* Teks Dokumen:

Dibalik Pariwisata Megah Jogja

ALINEA – Pariwisata dan Yogyakarta memang sangat erat kaitanya. Para wisatawan banyak memilih kota ini untuk pilihan liburan , dari berbagai jenis tempat wisata semua tersedia mulai dari wisata alam, museum, dan tempat kuliner.

Kota ini memang ideal untuk berlibur bersama keluarga karena sambil bertamasya bisa juga belajar budaya. Hal itu ditegaskan oleh Sekertariat Dewan DPRD Kota Yogyakarta.

“Sebagai provinsi tujuan wisata kedua setelah Bali, Yogyakarta telah mencanangkan Visi Pembangunan Wisata yang mewujudkan Yogyakarta sebagai destinasi wisata berkelas dunia, berdaya saing, berwawasan budaya, berkelanjutan, mampu mendorong pembangunan daerah, dan pemberdayaan masyarakat,” ujarnya.

* Soal Latihan:
[1] Dalam teks tentang pariwisata Yogyakarta, Yogyakarta disebut sebagai tujuan wisata kedua setelah provinsi apa?
[2] Perbarui teks tentang pariwisata Yogyakarta mulai dari kata-kata "Kota ini memang" dan berhenti setelah "DPRD Kota Yogyakarta.". Ganti "berlibur" dengan "berwisata".
[3] Teruskan teks tentang pariwisata Yogyakarta mulai setelah kalimat terakhirnya.

* Data Mentah:
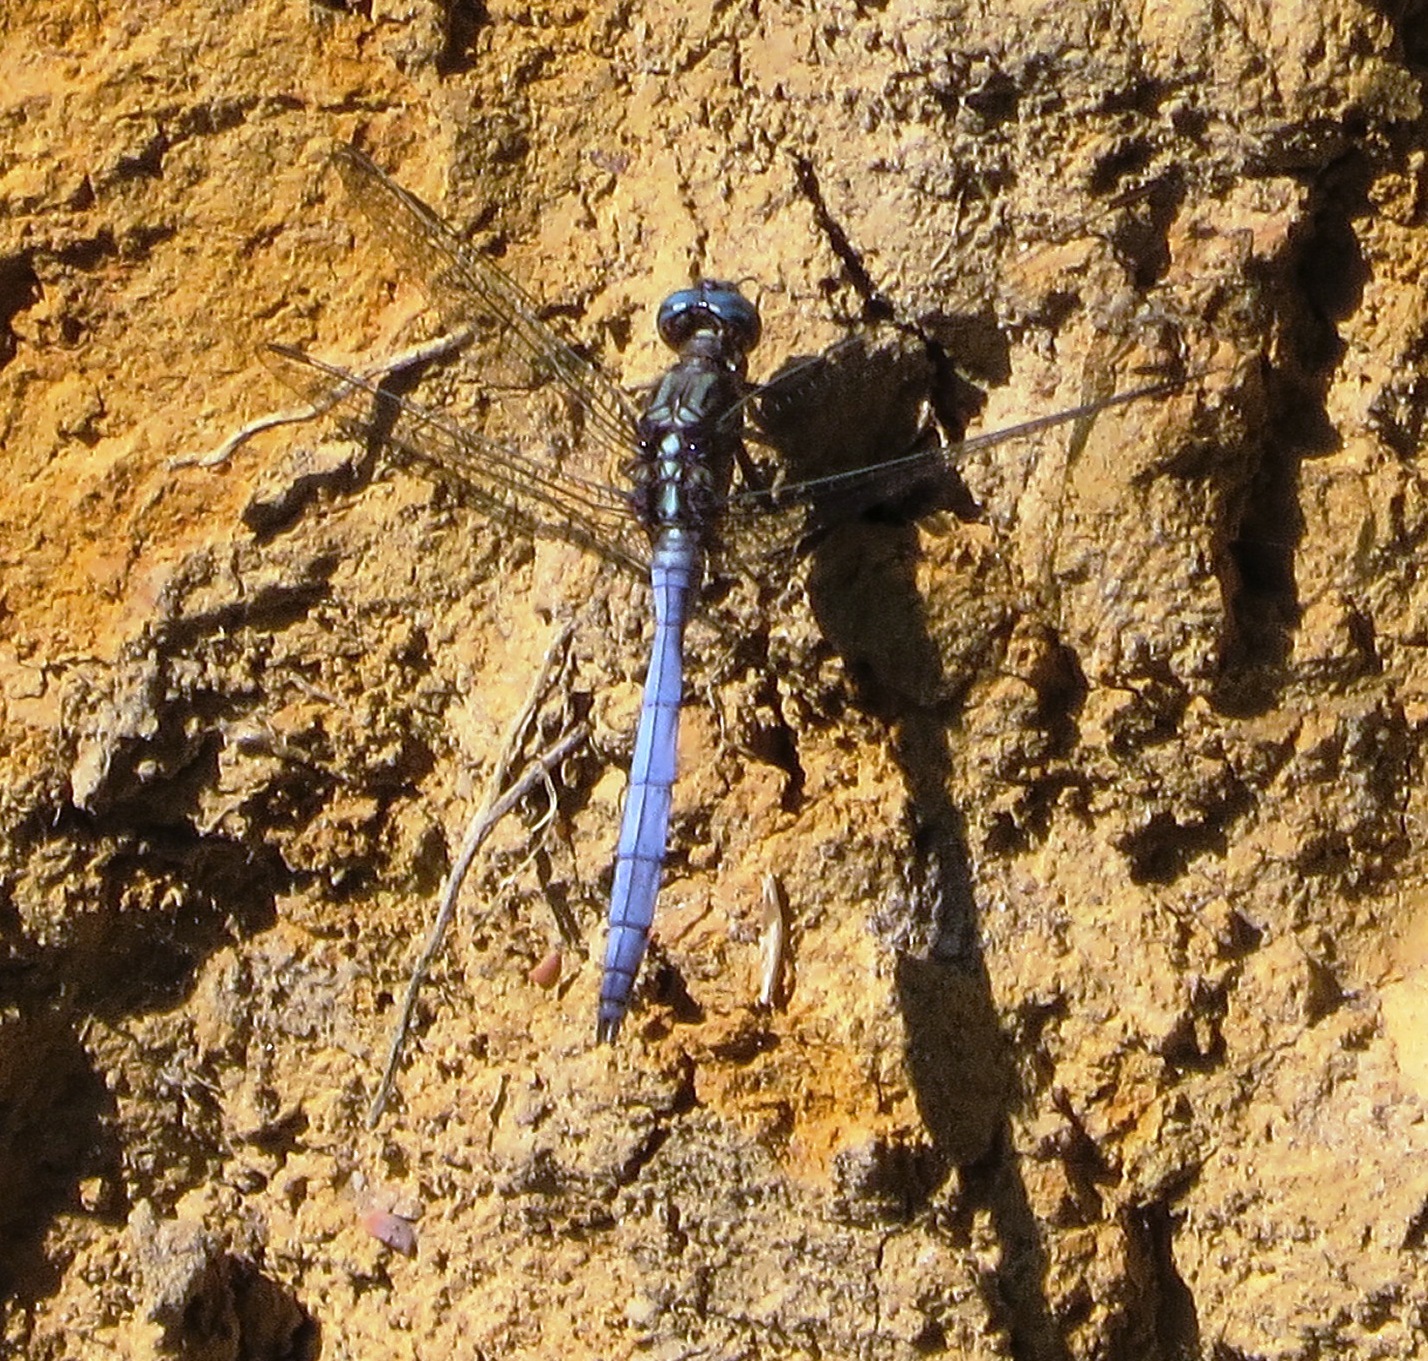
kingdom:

---

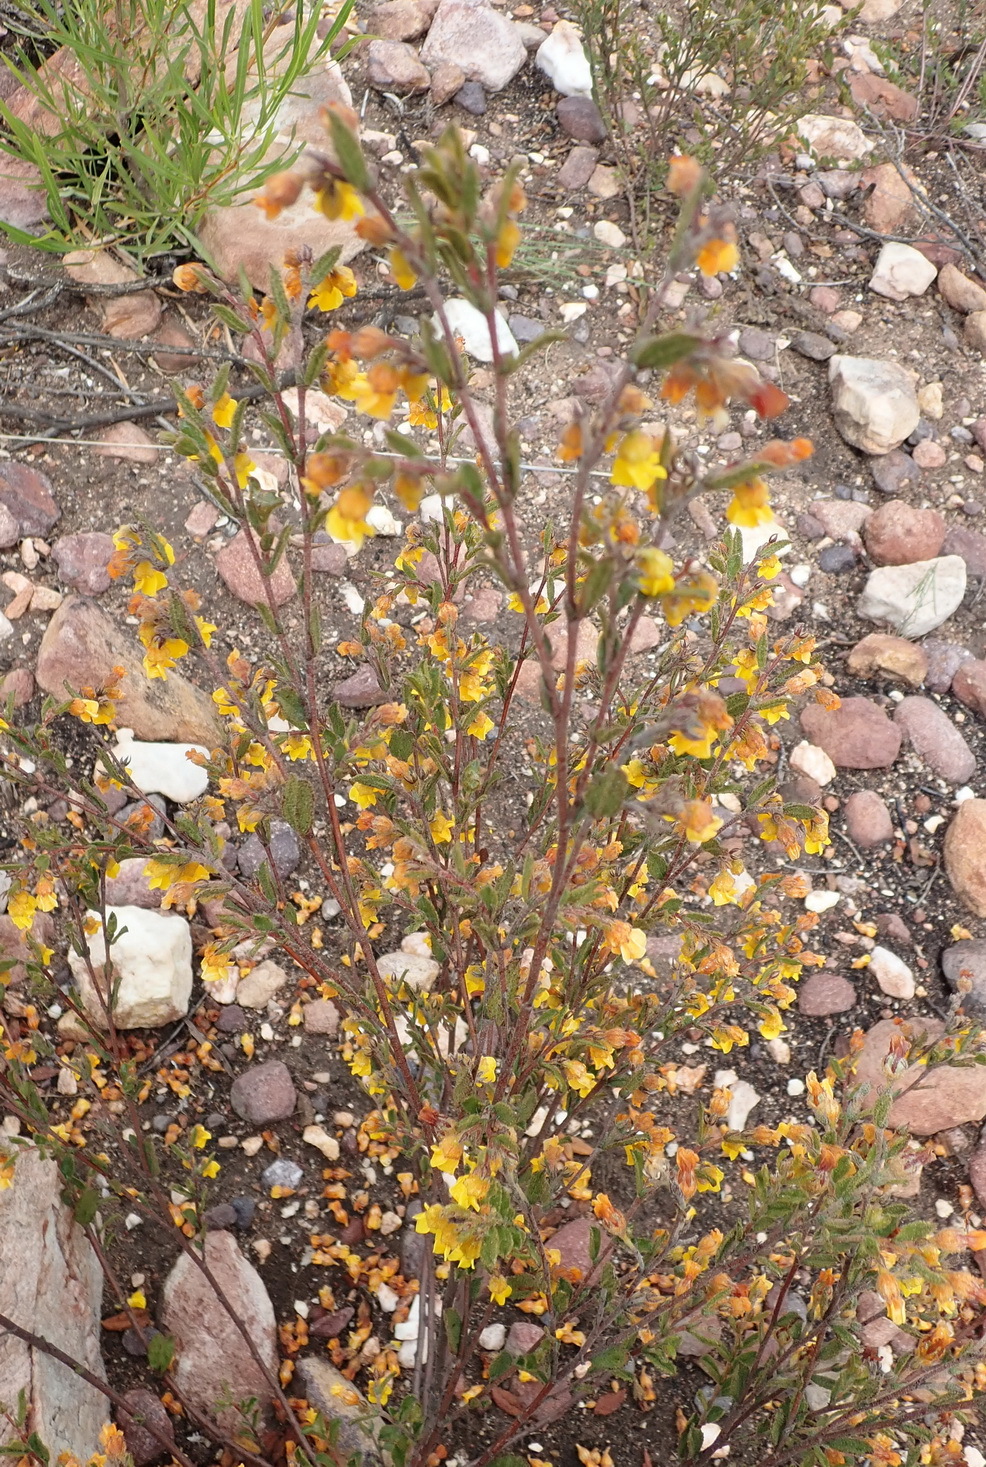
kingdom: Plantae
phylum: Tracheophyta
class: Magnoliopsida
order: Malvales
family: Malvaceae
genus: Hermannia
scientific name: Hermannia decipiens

* Jawaban Tiap Soal:
[1] Bali.

[2]
Kota ini memang ideal untuk berwisata bersama keluarga karena sambil bertamasya bisa juga belajar budaya. Hal itu ditegaskan oleh Sekertariat Dewan DPRD Kota Yogyakarta.

[3]
Yogyakarta juga mengusung motto Jogja Cultural Experiences  yang menjadikan budaya sebagai karakter pariwisata Yogyakarta. Hal ini sesuai dengan target Gubernur DIY Sri Sultan Hamengkubuwono X mewujudkan Yogyakarta sebagai pusat pendidikan kebudayaan dan daerah terkemuka di Asia Tenggara pada tahun 2025.

Dibalik perencanaan target tersebut ternyata menyimpan sederet peristiwa yang mengorbankan beberapa aspek, contohnya aspek kemanusiaan dan aspek lingkungan.

Marak Hotel Mewah RTH Masih Tertunda

Saat siang hari suasana di kota pelajar sangat terik terasa minimnya ruang terbuka hijau pun menjadi faktor penyebabnya. Penataan Ruang Terbuka Hijau (RTH) diatur dalam Keputusan Menteri Dalam Negeri nomor 650-658 tentang penataan ruang terbuka hijau di perkotaan. Tujuannya untuk mewujudkan kota hijau dan terjaga secara ekologis.

Yogyakarta mempunyai presentase 8,06% ruang terbuka hijau. Angka tersebut masih jauh dari target 30% yang dikatakan oleh Pramu Haryanto Kepala Seksi Pertamanan dan Perindang Jalan Dinas Lingkungan Hidup (DLH).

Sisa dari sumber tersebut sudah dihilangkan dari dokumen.